→ Exercise instructions
Copy out only the lines of the material from the one containing "appears, e.g. 5h39" down to the one containing "12 h 39 min", swapping "reading" for "value" and changing nothing else.

→ Source records

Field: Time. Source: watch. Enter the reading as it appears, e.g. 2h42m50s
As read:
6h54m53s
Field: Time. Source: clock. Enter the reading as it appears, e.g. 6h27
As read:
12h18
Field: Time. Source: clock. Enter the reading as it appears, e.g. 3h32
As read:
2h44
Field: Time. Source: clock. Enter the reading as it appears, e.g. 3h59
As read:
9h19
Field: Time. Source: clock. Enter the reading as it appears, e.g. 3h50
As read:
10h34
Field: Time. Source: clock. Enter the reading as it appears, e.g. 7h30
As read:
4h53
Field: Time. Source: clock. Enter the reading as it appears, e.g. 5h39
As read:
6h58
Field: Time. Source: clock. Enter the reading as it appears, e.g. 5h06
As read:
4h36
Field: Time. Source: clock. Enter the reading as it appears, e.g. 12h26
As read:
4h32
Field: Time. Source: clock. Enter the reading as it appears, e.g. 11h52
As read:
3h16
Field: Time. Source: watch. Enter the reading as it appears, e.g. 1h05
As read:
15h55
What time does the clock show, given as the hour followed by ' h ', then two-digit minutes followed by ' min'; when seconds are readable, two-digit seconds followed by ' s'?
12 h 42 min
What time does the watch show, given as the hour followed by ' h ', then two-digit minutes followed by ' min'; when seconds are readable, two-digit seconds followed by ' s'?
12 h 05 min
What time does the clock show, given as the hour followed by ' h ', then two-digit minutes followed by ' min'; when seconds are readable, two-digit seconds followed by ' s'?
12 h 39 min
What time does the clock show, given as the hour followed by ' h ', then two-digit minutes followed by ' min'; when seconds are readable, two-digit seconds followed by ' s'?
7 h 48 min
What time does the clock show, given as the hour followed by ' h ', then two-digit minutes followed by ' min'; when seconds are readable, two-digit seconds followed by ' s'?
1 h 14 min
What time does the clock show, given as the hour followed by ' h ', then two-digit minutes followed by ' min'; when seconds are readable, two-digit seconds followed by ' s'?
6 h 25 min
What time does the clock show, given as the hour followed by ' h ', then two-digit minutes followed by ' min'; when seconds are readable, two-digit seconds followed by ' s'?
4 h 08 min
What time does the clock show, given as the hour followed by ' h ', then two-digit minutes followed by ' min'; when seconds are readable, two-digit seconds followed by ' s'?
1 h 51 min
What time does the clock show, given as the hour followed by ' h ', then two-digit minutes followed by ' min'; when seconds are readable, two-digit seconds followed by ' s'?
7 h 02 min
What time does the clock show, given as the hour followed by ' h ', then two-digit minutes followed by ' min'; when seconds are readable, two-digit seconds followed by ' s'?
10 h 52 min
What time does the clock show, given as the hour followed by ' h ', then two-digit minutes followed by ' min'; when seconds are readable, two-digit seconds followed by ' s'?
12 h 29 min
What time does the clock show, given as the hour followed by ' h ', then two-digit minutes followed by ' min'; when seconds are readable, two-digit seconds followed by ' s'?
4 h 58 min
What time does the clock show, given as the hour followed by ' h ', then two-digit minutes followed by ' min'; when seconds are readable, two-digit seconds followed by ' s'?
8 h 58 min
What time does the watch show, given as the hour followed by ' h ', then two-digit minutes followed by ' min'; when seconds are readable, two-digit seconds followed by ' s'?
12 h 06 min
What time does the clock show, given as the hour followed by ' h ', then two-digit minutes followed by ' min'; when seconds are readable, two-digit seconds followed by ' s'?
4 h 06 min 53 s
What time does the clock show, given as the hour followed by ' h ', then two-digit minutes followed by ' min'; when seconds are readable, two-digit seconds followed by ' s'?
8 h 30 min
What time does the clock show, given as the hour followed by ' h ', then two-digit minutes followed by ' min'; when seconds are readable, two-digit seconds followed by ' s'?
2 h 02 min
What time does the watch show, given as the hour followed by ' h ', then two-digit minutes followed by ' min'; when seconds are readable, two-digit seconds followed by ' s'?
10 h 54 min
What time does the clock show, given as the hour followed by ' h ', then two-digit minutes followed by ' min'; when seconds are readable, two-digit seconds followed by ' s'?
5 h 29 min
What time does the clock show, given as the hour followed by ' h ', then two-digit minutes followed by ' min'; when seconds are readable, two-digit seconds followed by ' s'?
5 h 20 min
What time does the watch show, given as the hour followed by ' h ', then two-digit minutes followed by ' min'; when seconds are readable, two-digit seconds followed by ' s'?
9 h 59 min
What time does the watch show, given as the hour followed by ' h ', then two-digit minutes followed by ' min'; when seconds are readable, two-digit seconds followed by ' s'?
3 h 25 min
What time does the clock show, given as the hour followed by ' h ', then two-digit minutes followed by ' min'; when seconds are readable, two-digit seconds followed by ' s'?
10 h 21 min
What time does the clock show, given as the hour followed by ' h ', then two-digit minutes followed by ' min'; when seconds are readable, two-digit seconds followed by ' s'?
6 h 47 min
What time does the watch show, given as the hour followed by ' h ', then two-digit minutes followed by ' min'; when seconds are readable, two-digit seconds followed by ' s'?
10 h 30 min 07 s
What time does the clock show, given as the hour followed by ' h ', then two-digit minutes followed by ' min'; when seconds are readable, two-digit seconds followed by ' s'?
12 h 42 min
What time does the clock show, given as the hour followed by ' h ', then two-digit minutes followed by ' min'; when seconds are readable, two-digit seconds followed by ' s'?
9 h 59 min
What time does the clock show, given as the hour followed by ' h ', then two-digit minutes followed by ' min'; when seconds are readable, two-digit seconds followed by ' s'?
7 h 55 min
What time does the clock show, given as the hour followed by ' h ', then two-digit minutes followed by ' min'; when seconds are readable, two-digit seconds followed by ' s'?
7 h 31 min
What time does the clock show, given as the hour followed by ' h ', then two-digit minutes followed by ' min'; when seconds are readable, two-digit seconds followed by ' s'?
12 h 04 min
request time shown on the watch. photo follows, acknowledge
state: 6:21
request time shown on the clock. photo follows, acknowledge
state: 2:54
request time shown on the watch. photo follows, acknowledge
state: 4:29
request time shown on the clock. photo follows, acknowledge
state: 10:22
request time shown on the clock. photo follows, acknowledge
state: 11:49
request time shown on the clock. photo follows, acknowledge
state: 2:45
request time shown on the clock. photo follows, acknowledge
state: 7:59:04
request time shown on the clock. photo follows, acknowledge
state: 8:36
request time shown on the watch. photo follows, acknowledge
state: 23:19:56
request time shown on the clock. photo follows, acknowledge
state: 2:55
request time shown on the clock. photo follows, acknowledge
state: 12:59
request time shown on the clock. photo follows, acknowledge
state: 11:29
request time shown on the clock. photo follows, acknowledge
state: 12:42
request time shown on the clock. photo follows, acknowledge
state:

→ Result below
Field: Time. Source: clock. Enter the value as it appears, e.g. 5h39
As read:
6h58
Field: Time. Source: clock. Enter the value as it appears, e.g. 5h06
As read:
4h36
Field: Time. Source: clock. Enter the value as it appears, e.g. 12h26
As read:
4h32
Field: Time. Source: clock. Enter the value as it appears, e.g. 11h52
As read:
3h16
Field: Time. Source: watch. Enter the value as it appears, e.g. 1h05
As read:
15h55
What time does the clock show, given as the hour followed by ' h ', then two-digit minutes followed by ' min'; when seconds are readable, two-digit seconds followed by ' s'?
12 h 42 min
What time does the watch show, given as the hour followed by ' h ', then two-digit minutes followed by ' min'; when seconds are readable, two-digit seconds followed by ' s'?
12 h 05 min
What time does the clock show, given as the hour followed by ' h ', then two-digit minutes followed by ' min'; when seconds are readable, two-digit seconds followed by ' s'?
12 h 39 min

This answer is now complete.